CRISPR and long-acting therapies eliminate HIV DNA from the genome in animal models


New research has reported the elimination of replication-competent HIV-1 DNA from the genomes of living animals for the first time, marking a critical a critical step toward the development of a possible cure for human HIV infection.

Currently antiretroviral therapy supresses HIV replication but does not eliminate the virus from the body, requiring life-long use. HIV rebound is directly attributed to the ability of the virus to integrate its DNA sequence into the genomes of immune cells.
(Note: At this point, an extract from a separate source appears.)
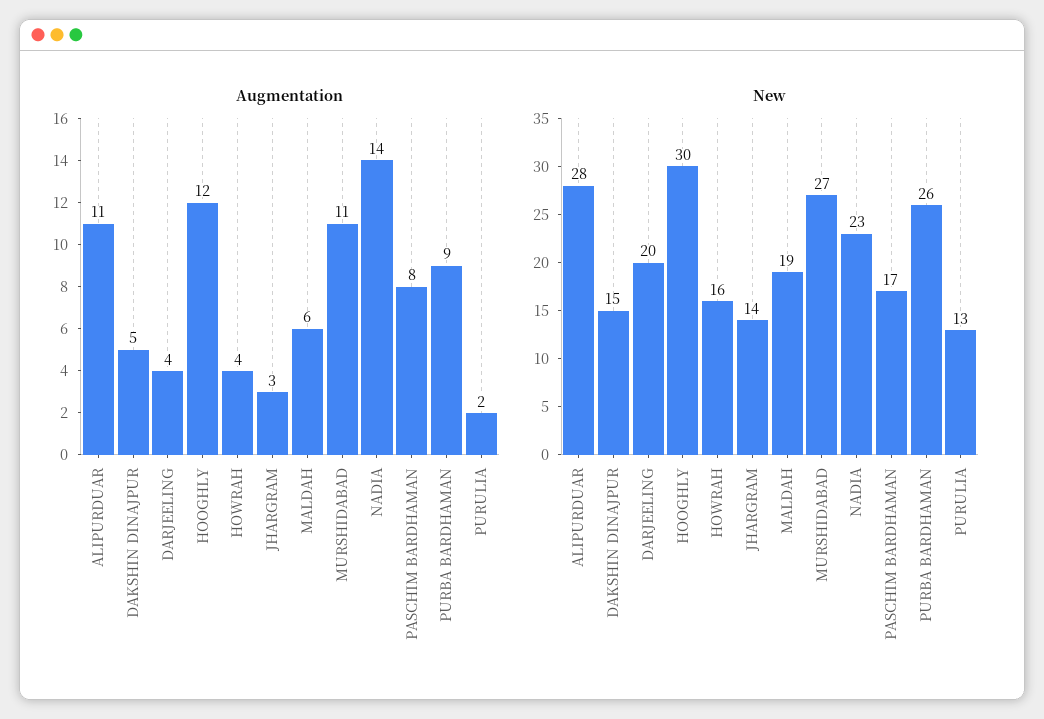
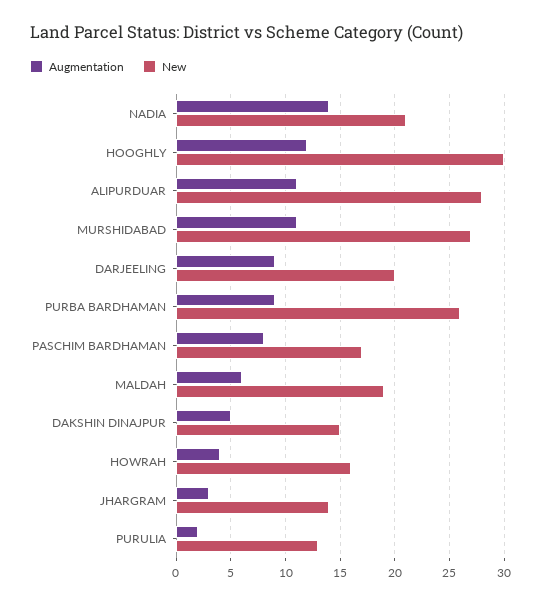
Augmentation, DARJEELING: 4 -> 9
New, NADIA: 23 -> 21

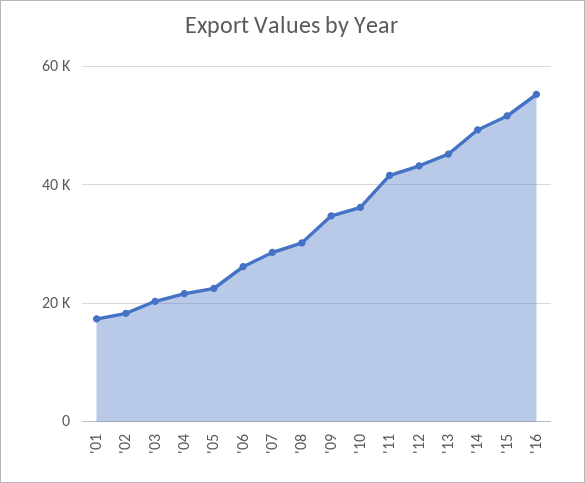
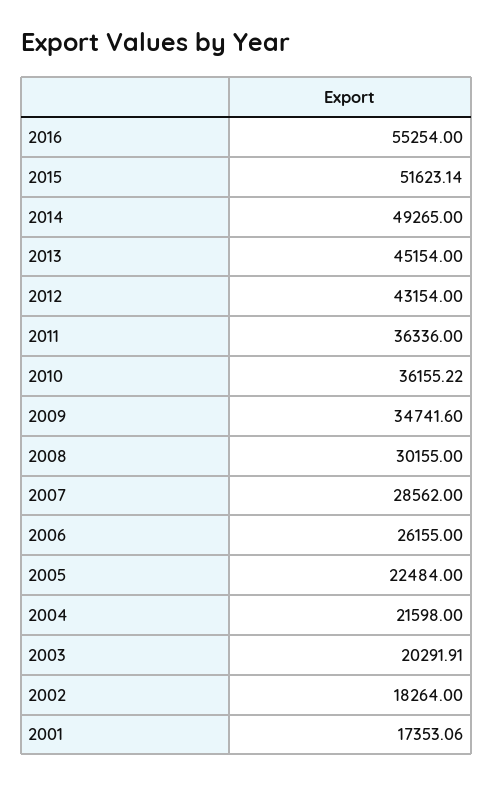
'11: 42000 -> 36336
Previously, researchers from the Lewis Katz School of Medicine at Temple University (PA, USA) and the University of Nebraska Medical Center (NE, USA) had used CRISPR-Cas9 technology to develop a novel gene editing and gene therapy delivery system aimed at removing HIV DNA from host genomes. In mice and rats this system was demonstrated to effectively excise large fragments of HIV DNA from infected cells impacting viral gene expression, however, it did not completely eliminate the virus.

In this study, published in Nature Communications, the researchers combined their gene editing system with long-acting slow-effective release (LASER) antiretroviral therapy, which targets viral sanctuaries and maintains HIV replication at low levels for extended periods of time, reducing the frequency of antiretroviral administration.